There are already two distinct keyboard handling modes, _normal mode_ and
_application mode_. These modes generate different escape sequences for the
various special keys (arrow keys, function keys, home/end etc.) Most terminals
start out in normal mode, however, most shell programs like `bash` switch them to
application mode. We propose adding a third mode, named _full mode_ that addresses
the shortcomings listed above.

Switching to the new _full mode_ is accomplished using the standard private
mode DECSET escape sequence

```
<ESC>[?2017h
```

and to leave _full mode_, use DECRST

```
<ESC>[?2017l
```

The number `2017` above is not used for any existing modes, as far as I know.
Client programs can query if the terminal emulator is in _full mode_ by using
the standard link:http://vt100.net/docs/vt510-rm/DECRQM[DECRQM] escape sequence.

The new mode works as follows:

  * All printable key presses without modifier keys are sent just as in the
    _normal mode_. This means all printable ASCII characters and in addition,
    `Enter`, `Space` and `Backspace`. Also any unicode characters generated by
    platform specific extended input modes, such as using the `AltGr` key.

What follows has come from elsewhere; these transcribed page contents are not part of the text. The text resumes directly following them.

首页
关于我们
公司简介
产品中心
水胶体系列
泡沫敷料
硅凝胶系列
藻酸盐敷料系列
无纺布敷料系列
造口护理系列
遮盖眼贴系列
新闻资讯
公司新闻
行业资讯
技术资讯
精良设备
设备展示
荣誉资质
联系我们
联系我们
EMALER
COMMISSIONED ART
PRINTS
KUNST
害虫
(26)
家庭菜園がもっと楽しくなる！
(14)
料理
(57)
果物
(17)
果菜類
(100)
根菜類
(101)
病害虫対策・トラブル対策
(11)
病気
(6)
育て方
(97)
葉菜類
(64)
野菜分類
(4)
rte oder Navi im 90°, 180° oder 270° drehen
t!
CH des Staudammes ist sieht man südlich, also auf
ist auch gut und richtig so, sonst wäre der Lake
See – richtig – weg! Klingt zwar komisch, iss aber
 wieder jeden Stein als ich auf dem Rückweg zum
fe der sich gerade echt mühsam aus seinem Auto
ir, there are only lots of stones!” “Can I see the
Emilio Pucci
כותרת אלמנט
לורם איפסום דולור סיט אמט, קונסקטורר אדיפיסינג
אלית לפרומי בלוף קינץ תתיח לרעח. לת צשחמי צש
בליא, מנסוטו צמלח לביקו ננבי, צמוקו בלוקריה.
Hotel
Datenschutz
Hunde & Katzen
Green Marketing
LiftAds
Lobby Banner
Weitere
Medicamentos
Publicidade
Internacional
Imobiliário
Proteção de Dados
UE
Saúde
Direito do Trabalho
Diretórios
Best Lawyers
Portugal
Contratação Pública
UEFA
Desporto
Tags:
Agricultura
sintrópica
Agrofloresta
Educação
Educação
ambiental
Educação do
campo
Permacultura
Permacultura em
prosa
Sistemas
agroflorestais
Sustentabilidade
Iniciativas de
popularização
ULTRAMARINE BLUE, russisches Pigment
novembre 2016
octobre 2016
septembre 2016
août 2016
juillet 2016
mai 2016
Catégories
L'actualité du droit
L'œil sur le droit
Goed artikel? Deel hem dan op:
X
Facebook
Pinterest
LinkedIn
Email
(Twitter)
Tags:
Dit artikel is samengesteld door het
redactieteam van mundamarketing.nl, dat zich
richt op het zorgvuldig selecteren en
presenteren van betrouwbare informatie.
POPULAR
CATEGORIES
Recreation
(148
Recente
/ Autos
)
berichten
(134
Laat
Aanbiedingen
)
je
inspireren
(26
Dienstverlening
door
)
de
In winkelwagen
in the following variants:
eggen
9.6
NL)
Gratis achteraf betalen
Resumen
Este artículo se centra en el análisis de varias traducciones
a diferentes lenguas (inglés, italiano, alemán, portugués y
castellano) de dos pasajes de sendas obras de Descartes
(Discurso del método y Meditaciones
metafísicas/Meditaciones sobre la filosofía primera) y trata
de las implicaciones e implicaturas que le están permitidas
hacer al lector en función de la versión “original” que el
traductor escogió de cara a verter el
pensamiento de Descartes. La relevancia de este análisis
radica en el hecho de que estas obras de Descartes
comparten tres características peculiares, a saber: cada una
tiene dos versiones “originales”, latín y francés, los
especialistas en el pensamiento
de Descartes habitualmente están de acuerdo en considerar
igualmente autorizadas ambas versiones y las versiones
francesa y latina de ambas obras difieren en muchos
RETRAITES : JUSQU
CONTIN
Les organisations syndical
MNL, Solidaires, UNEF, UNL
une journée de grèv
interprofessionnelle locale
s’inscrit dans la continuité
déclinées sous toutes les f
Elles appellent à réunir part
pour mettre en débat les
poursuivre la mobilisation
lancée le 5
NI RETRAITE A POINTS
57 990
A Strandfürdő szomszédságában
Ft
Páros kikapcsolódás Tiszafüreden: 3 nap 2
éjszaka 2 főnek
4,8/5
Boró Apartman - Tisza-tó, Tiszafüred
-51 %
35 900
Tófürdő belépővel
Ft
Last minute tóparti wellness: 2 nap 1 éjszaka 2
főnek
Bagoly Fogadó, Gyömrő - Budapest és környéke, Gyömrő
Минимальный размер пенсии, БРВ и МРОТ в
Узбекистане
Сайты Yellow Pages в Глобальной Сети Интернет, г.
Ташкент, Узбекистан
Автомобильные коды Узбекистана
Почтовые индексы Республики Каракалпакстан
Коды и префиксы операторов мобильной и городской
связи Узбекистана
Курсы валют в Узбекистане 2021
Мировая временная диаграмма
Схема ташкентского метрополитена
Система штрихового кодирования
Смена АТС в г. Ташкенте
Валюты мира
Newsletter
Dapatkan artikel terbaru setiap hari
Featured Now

This
    is done so that client programs that are not aware of this mode can still
    handle basic text entry, so if a _full mode_ using program crashes and does
    not reset, the user can still issue a `reset` command in the shell to restore
    normal key handling. Note that this includes pressing the `Shift` modifier
    and printable keys.

  * For non printable keys and key combinations including one or more modifiers,
    an escape sequence encoding the key event is sent. For details on the
    escape sequence, see below.

The escape sequence encodes the following properties:

  * Type of event: `press,repeat,release`
  * Modifiers pressed at the time of the event
  * The actual key being pressed

```
<ESC>_K<type><modifiers>:<key><ESC>\
```

Where `<type>` is one of `p` -- press, `r` -- release and `t` -- repeat.
Modifiers is a bitmask represented as a single hexadecimal digit in lower case.
Shift -- `0x1`, Control -- `0x2`, Alt -- `0x4` and Super -- `0x8`.  `<key>` is
a number (encoded in base64) corresponding to the key pressed. The key name to
number mapping is defined in link:key_encoding.asciidoc[this table].

For example:

```
<ESC>_Kp6:58<ESC>\  is  <Ctrl>+<Alt>+x (press)
<ESC>_Krf:10a<ESC>\  is  <Ctrl>+<Alt>+<Shift>+<Super>+PageUp (release)
```

There is a `:` between the modifiers and the key-press so that in the future
more modifiers can be added, if needed.